Oct. 3rd: 0500 hours
Normally, I'm not stirring this time of day. However, Charles managed to wake me as he came into the Swamp, rummaged through his footlocker and left again. He just finished his six hour post-op shift. Now, I suspect he's off to visit our new nurse.
That was our one bright spot yesterday. An Australian troop truck entered the camp. Riding in the back of the vehicle, with the soldiers, was a young woman. The very first thing I noticed was her hair. Such an unusual color! It reminded me of a new penny with its mixture of reds and golds.
And her eyes! Her eyes are an attractive shade of green. And they have an effervescence in them that makes them sparkle. I found myself drawn to those eyes. I could very easily drown in those eyes.
From her uniform and insignia, it was obvious that she was an American nurse.
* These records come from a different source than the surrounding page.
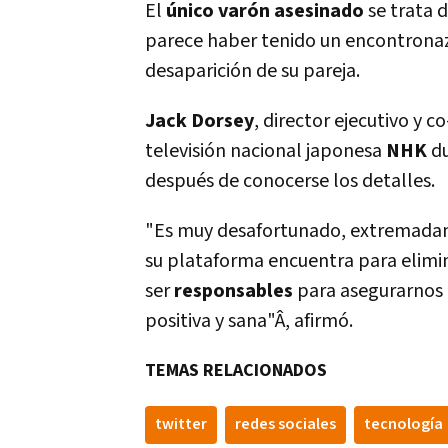
El
único varón asesinado
se trata 
parece haber tenido un encontronazo
desaparición de su pareja.
Jack Dorsey
, director ejecutivo y c
televisión nacional japonesa
NHK
du
después de conocerse los detalles.
"Es muy desafortunado, extremadame
su plataforma encuentra para elimin
ser
responsables
para asegurarnos 
positiva y sana"Â, afirmó.
TEMAS RELACIONADOS
twitter
redes sociales
tecnologí­a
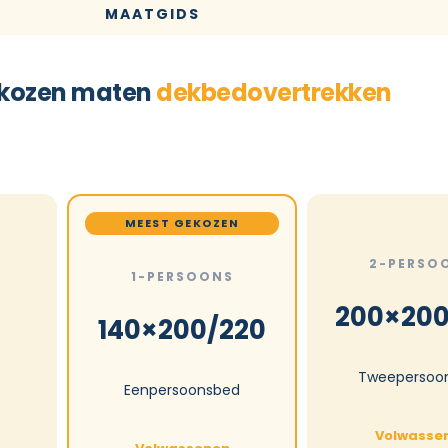
MAATGIDS
kozen maten
dekbedovertrekken
MEEST GEKOZEN
2-PERSO
1-PERSOONS
200×200
140×200/220
Tweepersoo
Eenpersoonsbed
Volwasse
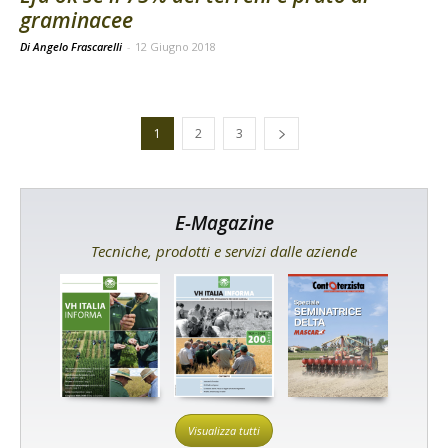
graminacee
Di Angelo Frascarelli
-
12 Giugno 2018
1
2
3
E-Magazine
Tecniche, prodotti e servizi dalle aziende
Visualizza tutti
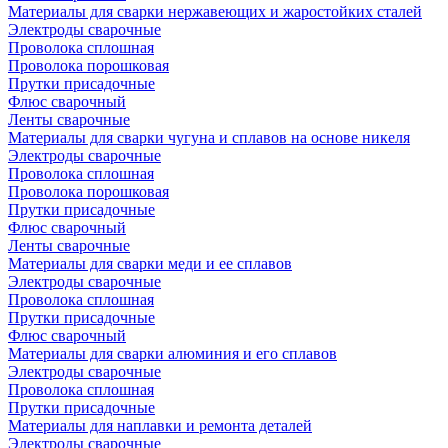
Материалы для сварки нержавеющих и жаростойких сталей
Электроды сварочные
Проволока сплошная
Проволока порошковая
Прутки присадочные
Флюс сварочный
Ленты сварочные
Материалы для сварки чугуна и сплавов на основе никеля
Электроды сварочные
Проволока сплошная
Проволока порошковая
Прутки присадочные
Флюс сварочный
Ленты сварочные
Материалы для сварки меди и ее сплавов
Электроды сварочные
Проволока сплошная
Прутки присадочные
Флюс сварочный
Материалы для сварки алюминия и его сплавов
Электроды сварочные
Проволока сплошная
Прутки присадочные
Материалы для наплавки и ремонта деталей
Электроды сварочные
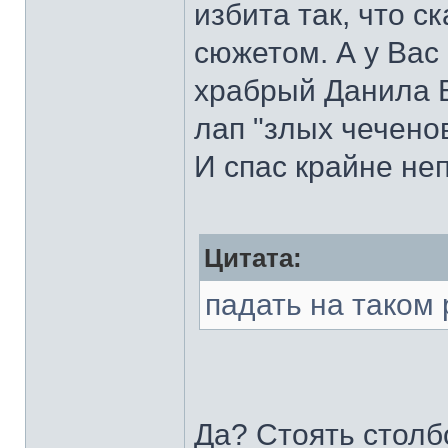
избита так, что с
сюжетом. А у Вас 
храбрый Данила Б
лап "злых чечено
И спас крайне не
Цитата:
падать на таком 
Да? Стоять столб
She had grease smeared across her forehead and lacerations on her face, neck and arm. She was covered with blood---both from her own injuries and from the injured men. She was tired, frightened and worried. Despite all that, I found her to be very attractive.
As we were unloading the wounded, she asked for Charles Winchester's help in climbing down. Since she had injured her ankle, he had to help her walk to the hospital. I wanted that job, myself. However, we had wounded to tend to so....
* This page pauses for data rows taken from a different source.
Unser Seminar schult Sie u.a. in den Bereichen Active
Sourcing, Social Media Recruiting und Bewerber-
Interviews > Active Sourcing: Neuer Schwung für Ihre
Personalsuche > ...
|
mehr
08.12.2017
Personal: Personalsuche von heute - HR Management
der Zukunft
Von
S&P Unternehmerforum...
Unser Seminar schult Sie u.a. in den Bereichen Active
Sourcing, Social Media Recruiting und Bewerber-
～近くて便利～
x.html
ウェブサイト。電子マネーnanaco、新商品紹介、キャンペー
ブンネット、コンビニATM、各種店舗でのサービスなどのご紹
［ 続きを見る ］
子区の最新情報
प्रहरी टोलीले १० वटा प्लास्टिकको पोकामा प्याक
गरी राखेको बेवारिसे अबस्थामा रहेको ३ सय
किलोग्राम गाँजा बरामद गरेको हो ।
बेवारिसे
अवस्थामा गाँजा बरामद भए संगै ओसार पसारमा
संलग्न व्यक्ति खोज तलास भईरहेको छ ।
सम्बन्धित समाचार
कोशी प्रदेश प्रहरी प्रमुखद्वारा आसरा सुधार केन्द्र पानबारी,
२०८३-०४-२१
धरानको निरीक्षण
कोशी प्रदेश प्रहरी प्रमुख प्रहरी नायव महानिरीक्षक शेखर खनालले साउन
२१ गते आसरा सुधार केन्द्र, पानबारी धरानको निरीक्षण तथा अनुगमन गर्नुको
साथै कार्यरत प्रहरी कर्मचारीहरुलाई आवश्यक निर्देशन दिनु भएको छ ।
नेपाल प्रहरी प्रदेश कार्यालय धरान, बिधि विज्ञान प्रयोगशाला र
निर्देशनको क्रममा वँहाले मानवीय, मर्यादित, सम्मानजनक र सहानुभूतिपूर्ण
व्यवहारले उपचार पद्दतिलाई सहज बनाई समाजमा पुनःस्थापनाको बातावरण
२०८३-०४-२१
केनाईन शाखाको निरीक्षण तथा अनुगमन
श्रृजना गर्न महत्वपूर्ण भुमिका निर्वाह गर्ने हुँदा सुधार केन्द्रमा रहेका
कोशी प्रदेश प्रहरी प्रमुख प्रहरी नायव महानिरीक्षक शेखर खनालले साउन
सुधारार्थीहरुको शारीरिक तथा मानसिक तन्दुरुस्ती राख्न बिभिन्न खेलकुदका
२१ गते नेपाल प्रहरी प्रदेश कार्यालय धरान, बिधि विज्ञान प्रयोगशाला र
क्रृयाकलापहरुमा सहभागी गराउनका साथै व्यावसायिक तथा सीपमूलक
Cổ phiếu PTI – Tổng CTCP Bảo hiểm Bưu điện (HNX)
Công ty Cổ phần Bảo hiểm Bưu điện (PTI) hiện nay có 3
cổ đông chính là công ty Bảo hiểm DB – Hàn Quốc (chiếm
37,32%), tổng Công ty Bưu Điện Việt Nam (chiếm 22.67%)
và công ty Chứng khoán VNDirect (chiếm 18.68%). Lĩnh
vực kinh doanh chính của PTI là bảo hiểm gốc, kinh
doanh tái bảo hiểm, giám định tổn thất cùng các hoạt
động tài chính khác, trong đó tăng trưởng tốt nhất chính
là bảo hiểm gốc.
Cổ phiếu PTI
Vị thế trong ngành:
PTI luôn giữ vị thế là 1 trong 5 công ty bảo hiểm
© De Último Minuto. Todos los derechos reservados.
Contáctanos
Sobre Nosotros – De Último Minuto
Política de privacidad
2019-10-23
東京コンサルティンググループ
While in pre-op, I could see the freckles sprinkled across her nose and cheeks beneath the grime. I never thought freckles were all that appealing until I saw them on Sarabeth.
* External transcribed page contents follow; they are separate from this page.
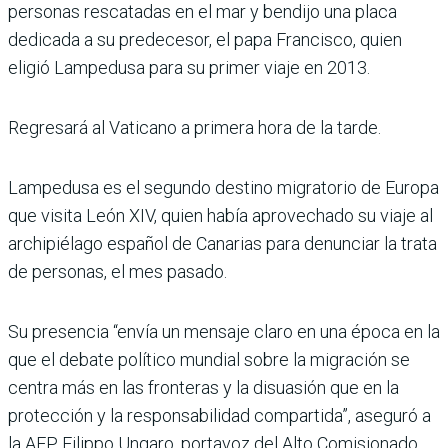
personas rescatadas en el mar y bendijo una placa
dedicada a su predecesor, el papa Francisco, quien
eligió Lampedusa para su primer viaje en 2013.
Regresará al Vaticano a primera hora de la tarde.
Lampedusa es el segundo destino migratorio de Europa
que visita León XIV, quien había aprovechado su viaje al
archipiélago español de Canarias para denunciar la trata
de personas, el mes pasado.
Su presencia “envía un mensaje claro en una época en la
que el debate político mundial sobre la migración se
centra más en las fronteras y la disuasión que en la
protección y la responsabilidad compartida”, aseguró a
la AFP Filippo Ungaro, portavoz del Alto Comisionado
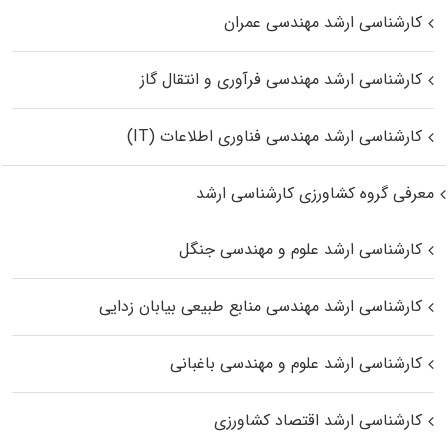
کارشناسی ارشد مهندسی عمران
کارشناسی ارشد مهندسی فرآوری و انتقال گاز
کارشناسی ارشد مهندسی فناوری اطلاعات (IT)
معرفی گروه کشاورزی کارشناسی ارشد
کارشناسی ارشد علوم و مهندسی جنگل
کارشناسی ارشد مهندسی منابع طبیعی بیابان زدایی
کارشناسی ارشد علوم و مهندسی باغبانی
کارشناسی ارشد اقتصاد کشاورزی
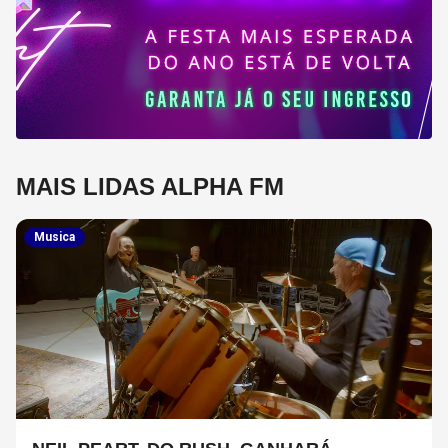
MAIS LIDAS ALPHA FM
Musica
That's her name: Sarabeth MacAllister. She proudly hails from a small rural town in Texas called Big Oak. I wish you could hear her speak. She takes a one syllable word and stretches it into a four or five syllable word. Her voice is pleasing to the ear. My ears, especially.
Sarabeth is a nurse of the finest kind, too. She arrived with three severely injured men. Not only did she prepare them for surgery, while working from the back of a fast moving truck, but she was in enemy territory, at the time, as well.
She is a remarkable woman. I look forward to getting to know her better. Having her around for one day has already made this place more bearable.
Unfortunately, here in this insane asylum called Korea, the injured men, women and children still keep coming...and coming. At all times of the day and night, they are brought in: by helicopter, by ambulance, by truck, by jeep, even by ox cart. And they never stop coming.
I hate this place!
Keep writing to me every chance you get, Dad. Your letters about the happenings around Crabapple Cove help more than you know.